Muscles stretched and
popped, and he shook himself. Human females squealed and tried to
run, but his bulk blocked the door. The Rossin did not bother to
swipe at them but leapt at the ghast snapping in the corner of the
library.
This creature was
made of human flesh as well, but it was merely a meat puppet
compared to a fully realized geistlord. The thing’s curved,
needlelike teeth shattered on the Beast’s hide as it lunged
forward. Its smell was something dried and moldy—an odor not to the
Rossin’s liking. The human trapped within the ghast screamed in
pain as her flesh buckled in the ghast’s control. Unlike the Young
Pretender, she was feeling everything her inhabitant
did.
It was almost mercy
when the Rossin’s jaws closed like a trap around its throat. He
shook the ghast hard, like a cat with a particularly vile rat. The
thin thread of human life was broken and the focus of the geist
destroyed. It was sent howling back to the Otherside, and the flood
of human blood in the Rossin’s mouth was untainted.
It poured over his
long, rough tongue and filled his throat with sweet, sharp flavor.

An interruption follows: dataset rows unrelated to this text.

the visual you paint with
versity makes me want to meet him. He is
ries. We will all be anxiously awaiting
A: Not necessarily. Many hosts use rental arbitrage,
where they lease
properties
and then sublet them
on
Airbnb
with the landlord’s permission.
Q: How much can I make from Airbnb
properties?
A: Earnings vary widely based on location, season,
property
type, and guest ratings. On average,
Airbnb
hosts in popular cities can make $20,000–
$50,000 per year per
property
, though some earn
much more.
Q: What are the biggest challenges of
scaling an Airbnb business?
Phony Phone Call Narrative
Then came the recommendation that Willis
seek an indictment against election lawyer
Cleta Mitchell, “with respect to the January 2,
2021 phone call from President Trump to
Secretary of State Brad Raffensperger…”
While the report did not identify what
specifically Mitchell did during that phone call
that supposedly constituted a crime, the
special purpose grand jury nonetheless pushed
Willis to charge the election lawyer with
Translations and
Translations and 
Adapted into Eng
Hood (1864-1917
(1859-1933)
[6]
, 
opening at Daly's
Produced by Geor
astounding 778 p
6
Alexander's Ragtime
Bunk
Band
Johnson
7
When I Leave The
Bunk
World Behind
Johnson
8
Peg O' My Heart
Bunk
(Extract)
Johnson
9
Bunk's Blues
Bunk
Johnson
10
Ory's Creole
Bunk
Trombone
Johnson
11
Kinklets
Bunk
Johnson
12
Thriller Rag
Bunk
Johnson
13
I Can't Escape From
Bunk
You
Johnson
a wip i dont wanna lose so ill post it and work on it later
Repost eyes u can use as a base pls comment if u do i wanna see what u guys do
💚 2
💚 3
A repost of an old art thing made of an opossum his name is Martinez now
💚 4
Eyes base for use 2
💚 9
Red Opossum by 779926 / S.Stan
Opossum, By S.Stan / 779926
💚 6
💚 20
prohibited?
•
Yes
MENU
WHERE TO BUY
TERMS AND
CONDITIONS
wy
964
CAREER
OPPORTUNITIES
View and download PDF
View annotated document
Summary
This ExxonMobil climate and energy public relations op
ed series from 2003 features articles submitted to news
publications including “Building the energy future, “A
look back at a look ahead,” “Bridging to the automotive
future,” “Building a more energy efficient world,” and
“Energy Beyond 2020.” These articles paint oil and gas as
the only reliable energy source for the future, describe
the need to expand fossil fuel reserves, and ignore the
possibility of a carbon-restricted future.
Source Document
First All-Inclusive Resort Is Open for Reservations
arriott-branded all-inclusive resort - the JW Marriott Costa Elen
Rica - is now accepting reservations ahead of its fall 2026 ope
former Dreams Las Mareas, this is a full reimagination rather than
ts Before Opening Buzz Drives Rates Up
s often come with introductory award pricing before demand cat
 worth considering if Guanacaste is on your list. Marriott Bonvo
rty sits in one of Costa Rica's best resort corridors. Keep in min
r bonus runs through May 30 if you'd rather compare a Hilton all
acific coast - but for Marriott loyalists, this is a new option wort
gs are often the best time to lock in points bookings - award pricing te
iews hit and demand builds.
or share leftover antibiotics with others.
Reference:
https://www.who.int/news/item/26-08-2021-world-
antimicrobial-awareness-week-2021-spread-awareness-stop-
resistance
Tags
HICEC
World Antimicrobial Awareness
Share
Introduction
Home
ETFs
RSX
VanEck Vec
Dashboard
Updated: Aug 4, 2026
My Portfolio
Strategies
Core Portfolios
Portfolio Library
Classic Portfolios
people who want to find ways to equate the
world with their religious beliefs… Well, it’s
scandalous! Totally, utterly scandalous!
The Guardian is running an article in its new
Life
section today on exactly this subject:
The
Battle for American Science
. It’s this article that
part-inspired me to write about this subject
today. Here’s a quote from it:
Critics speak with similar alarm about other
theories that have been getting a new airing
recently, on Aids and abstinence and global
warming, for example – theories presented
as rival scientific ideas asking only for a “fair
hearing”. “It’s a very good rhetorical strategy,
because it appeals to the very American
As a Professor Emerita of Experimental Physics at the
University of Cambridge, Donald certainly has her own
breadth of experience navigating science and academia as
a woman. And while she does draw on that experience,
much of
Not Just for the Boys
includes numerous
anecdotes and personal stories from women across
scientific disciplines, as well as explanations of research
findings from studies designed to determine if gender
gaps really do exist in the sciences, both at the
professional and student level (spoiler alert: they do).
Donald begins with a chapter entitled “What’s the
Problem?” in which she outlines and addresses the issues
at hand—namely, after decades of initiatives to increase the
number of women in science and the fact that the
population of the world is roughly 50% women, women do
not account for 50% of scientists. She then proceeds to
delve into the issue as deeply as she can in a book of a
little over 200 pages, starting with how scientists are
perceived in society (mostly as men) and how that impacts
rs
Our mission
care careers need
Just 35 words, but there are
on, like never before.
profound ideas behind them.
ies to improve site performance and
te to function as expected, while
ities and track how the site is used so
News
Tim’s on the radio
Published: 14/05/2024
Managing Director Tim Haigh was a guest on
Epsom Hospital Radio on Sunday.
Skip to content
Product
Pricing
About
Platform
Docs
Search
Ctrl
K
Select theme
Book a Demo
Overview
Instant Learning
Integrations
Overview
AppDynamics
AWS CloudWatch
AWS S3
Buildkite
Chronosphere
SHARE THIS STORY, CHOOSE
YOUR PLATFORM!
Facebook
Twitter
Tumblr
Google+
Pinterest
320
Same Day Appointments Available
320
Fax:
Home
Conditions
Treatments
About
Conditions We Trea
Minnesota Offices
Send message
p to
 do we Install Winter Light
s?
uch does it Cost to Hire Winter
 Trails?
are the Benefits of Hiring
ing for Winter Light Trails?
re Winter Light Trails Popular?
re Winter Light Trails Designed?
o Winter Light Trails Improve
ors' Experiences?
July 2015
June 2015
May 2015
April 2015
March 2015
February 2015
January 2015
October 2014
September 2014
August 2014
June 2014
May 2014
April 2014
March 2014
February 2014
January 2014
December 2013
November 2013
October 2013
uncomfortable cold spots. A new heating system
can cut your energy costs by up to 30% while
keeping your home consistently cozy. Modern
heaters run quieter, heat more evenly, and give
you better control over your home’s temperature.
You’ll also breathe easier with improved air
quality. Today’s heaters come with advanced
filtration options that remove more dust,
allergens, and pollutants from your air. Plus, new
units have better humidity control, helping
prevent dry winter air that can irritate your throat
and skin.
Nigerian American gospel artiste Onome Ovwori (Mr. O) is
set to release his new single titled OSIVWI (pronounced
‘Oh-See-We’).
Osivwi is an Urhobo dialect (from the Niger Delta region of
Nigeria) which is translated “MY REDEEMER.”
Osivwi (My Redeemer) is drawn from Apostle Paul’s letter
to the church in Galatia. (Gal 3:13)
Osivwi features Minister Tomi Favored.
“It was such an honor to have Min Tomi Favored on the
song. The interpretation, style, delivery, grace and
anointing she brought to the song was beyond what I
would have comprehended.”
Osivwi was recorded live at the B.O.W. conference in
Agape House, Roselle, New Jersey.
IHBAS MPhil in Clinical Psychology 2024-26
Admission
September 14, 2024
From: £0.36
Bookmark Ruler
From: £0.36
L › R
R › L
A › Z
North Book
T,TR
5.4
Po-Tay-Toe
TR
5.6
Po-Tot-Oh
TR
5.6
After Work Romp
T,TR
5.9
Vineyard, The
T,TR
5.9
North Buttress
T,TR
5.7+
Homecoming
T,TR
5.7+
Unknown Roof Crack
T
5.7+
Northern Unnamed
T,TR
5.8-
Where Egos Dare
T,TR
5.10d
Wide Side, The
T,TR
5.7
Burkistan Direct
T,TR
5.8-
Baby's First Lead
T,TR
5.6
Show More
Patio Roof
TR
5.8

Blood and power—they had always been tightly bound. This is what
had brought him here to this world.
The Rossin spun on
his paws, his great size making him awkward in the confines of the
library. A shelf fell and smashed the window with a tremendously
satisfying clatter that sent the humans into another massive
screaming panic. It drew the Beast’s attention to
them.
The Deacon was
nearby, standing still against the far wall. She had her Gauntlets
on, but her hands were limp at her side—for there was no rune in
their lexicon that could draw power from the Rossin. He was as
grounded in this world as they were.
“Shut up,” he heard
her hiss, presumably to the terrified females sobbing in the
corner, smelling of urine and sweat. They were jammed in between
two tumbled shelves of books. “Stay very still,” the contemptible
Deacon instructed them, and the Rossin felt her trying to take hold
again with the Bond. Yet she was weak. The Bond was weak. Somehow
the foolish creature had lost her partner.
The Rossin’s lip
curled back and it inhaled. The other Deacon was not dead; that
would have left this female completely exposed to him. No, the
Otherside was close, and he had gone through there. Such a thing
had not been attempted by a flesh human for generations. The Rossin
was almost impressed.
However, should the
male Deacon make a miraculous return, then the Bond would be
restored to its strength—the Rossin had to move
quickly.
The great cat snarled
and lashed his tail, but he had no time to wreak havoc upon these
quivering females. She was out there once again seeking to overcome
him. All she had to do was find a body strong enough to contain
her, locate the Ehtia device, and then even he would have trouble
overcoming her.
When he roared at the
female, all curving fangs and hot spittle, it was to show the
Deacon that he would deal with her later. Soon she would feel his
wrath. That quite unhinged the other two women, and they bolted
from the fragile safety of the tumbled bookshelves toward the
imagined safety of the door.
In reflex the Rossin
lunged, his massive paw catching one around the torso, ripping her
open, spilling blood and gore over his fur and the floor. The other
he snapped at, enjoying the tiny scream, and then the crunch of her
backbone between his jaws. He enjoyed aw more satisfying chomps
before dropping the broken thing to the ground.
The Deacon yelled,
her Gauntlets now flaring bright red with a rune that could not
touch him. If she was protected from the ravages of the geistlord,
then he was just as protected from her. The fire flowed over and
past him as if he were her, which in a way he was.
It must have cost her
to do that—foolishly loving his host as she did. With great
contempt the Rossin bunched his hindquarters, leapt clear through
the window, and landed on the roof of the lower palace. It was a
feat no mortal creature could have performed.
Behind he could hear
running and shouting—but such sounds were no longer his concern—all
that mattered were those sounds of horror that lay ahead. His mouth
was already watering as the prospect.